### [Enunciado]
Transcribe completo el texto sobre el pueblo, palabra por palabra y con la misma puntuación.

### [Texto del ejercicio]
El pueblo. Siempre el pueblo. Aquellos inviernos de niño, aquellos juegos en el atrio de la iglesia de San Jaime, aquellos días de escuela en aquellas aulas tan viejas, tan húmedas, tan frías, tan vetustas, aquellos domingos de ropa limpia, de olor a colonia y, luego, en la adolescencia, aquellos amores de verano, furtivos, pasajeros, aquellas vivencias con los que venían desde la emigración, de Madrid, de Barcelona, de San Sebastián, de Bilbao, que venían al pueblo de sus padres a pasar los veranos tórridos.

### [Datos para examinar]
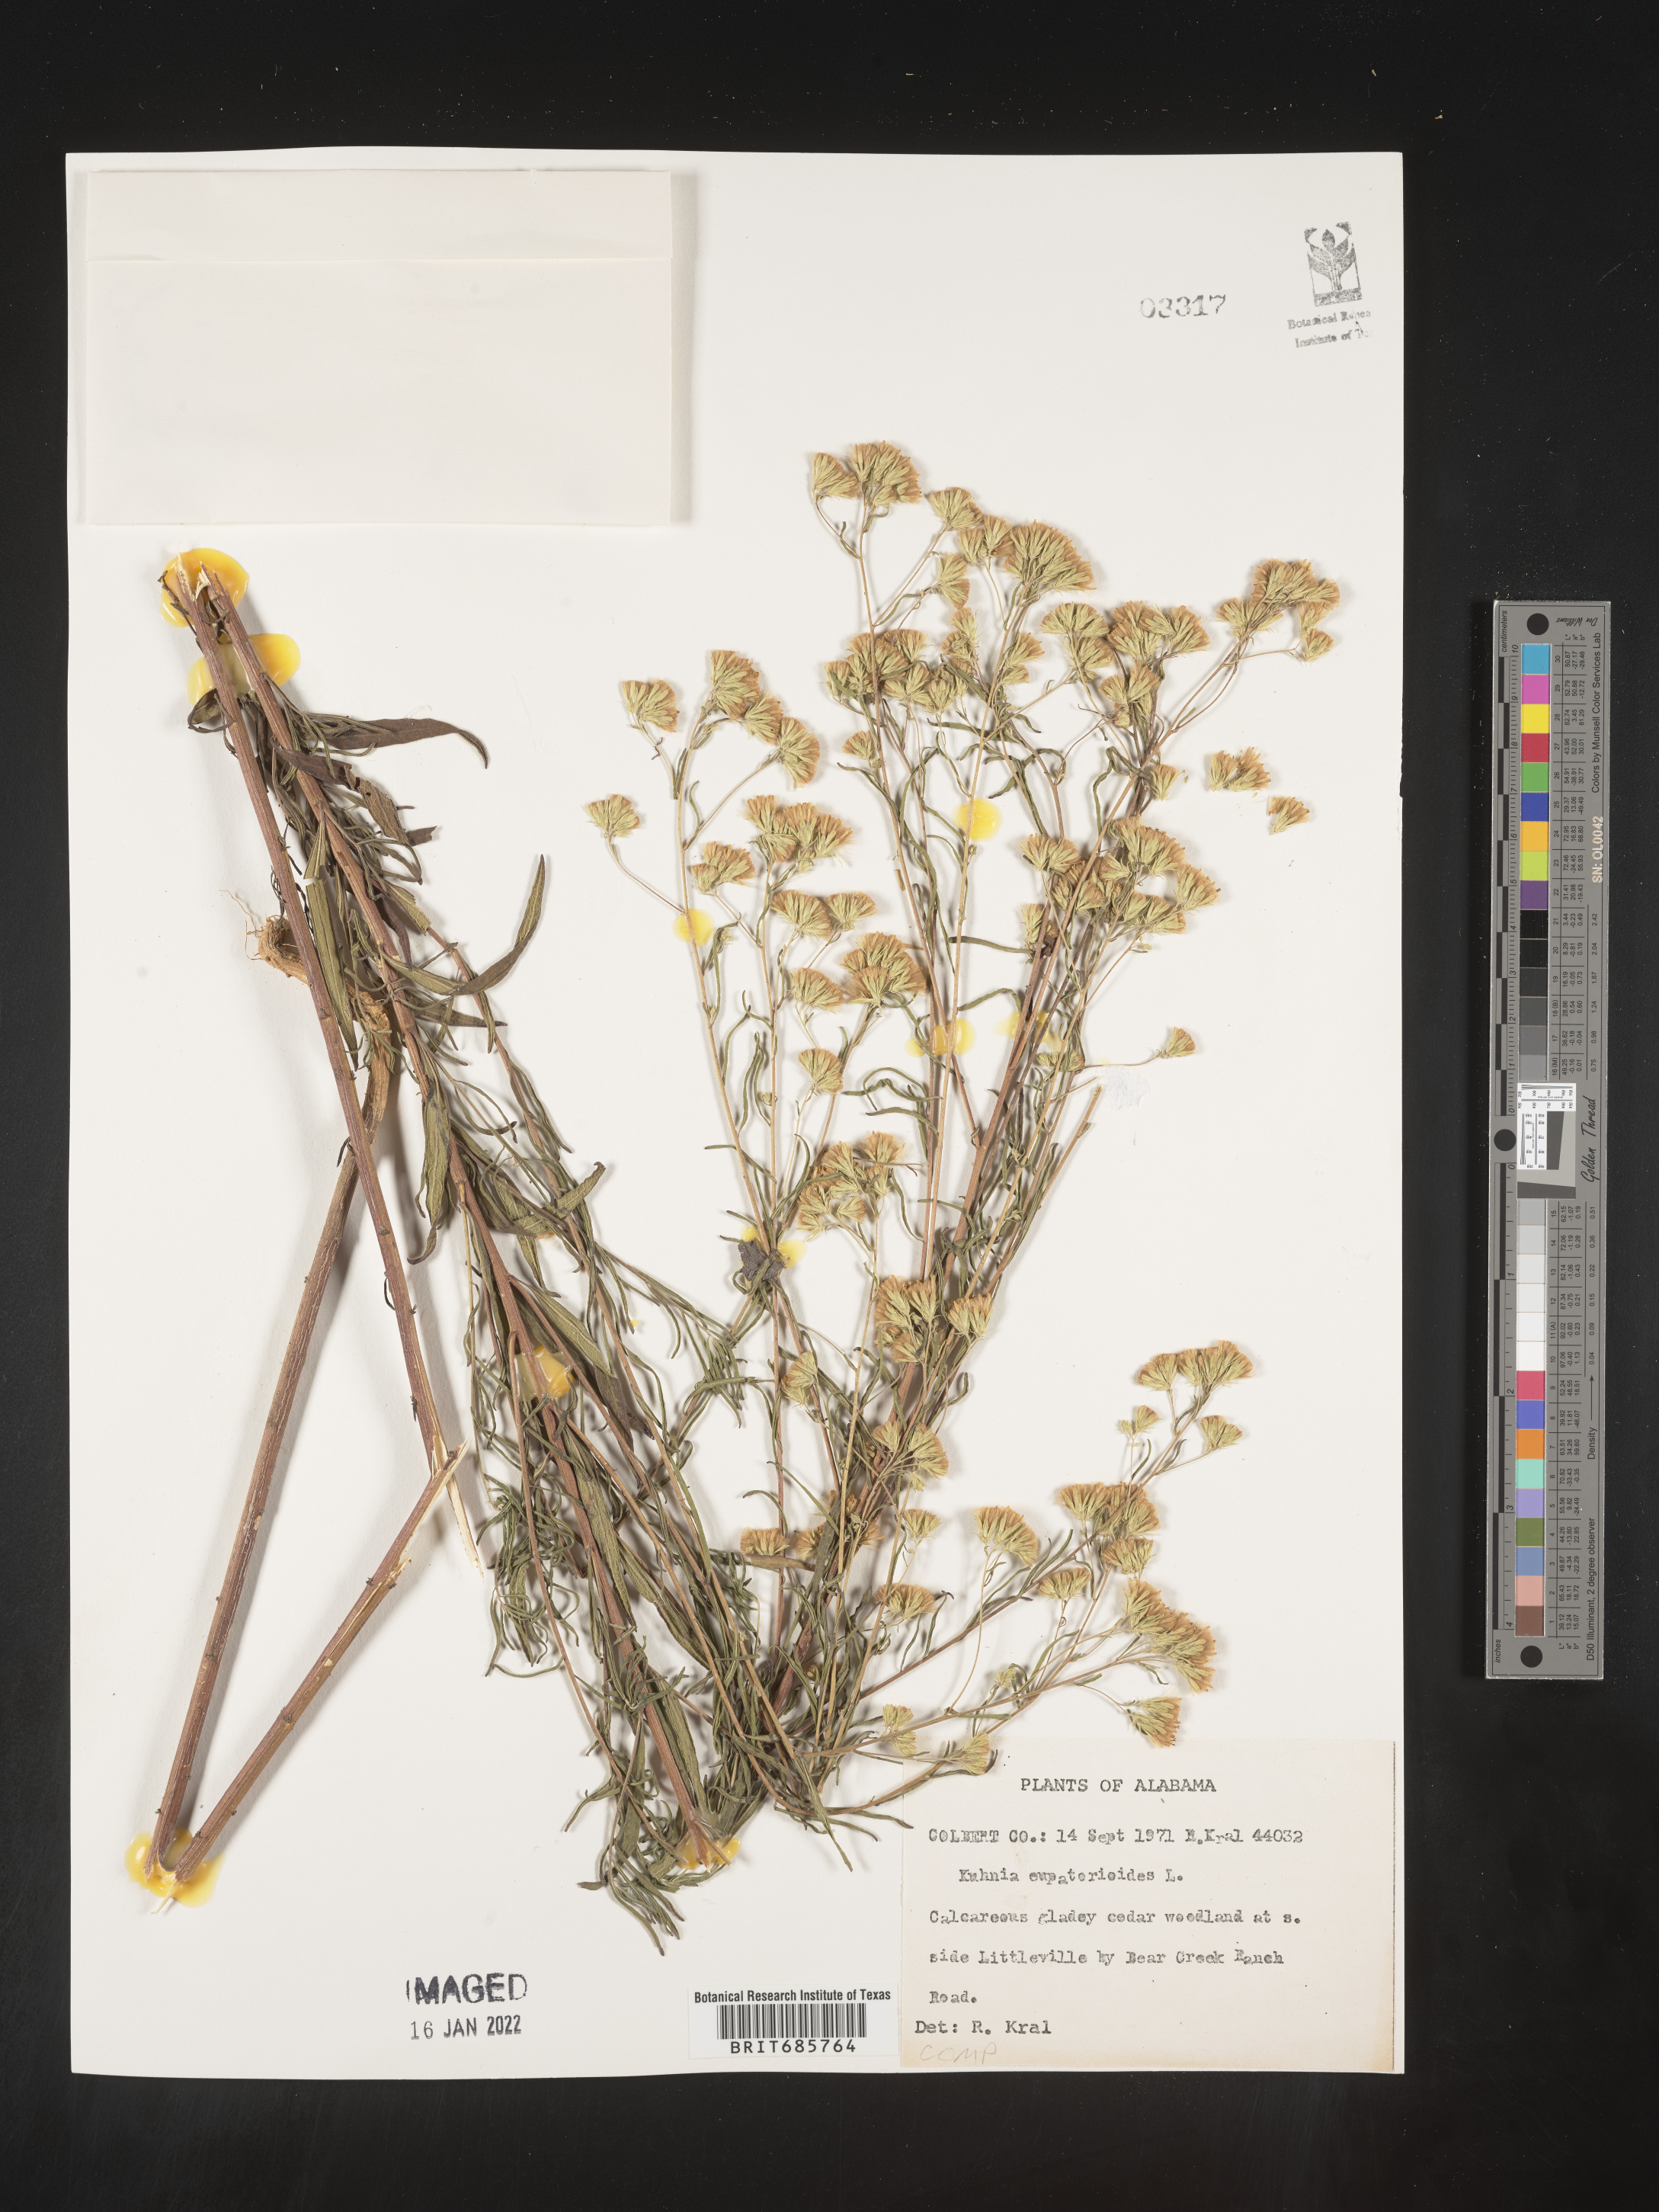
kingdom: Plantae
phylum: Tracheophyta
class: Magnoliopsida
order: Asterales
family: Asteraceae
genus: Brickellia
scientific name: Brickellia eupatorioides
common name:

### [Respuesta]
El pueblo. Siempre el pueblo. Aquellos inviernos de niño, aquellos juegos en el atrio de la iglesia de San Jaime, aquellos días de escuela en aquellas aulas tan viejas, tan húmedas, tan frías, tan vetustas, aquellos domingos de ropa limpia, de olor a colonia y, luego, en la adolescencia, aquellos amores de verano, furtivos, pasajeros, aquellas vivencias con los que venían desde la emigración, de Madrid, de Barcelona, de San Sebastián, de Bilbao, que venían al pueblo de sus padres a pasar los veranos tórridos.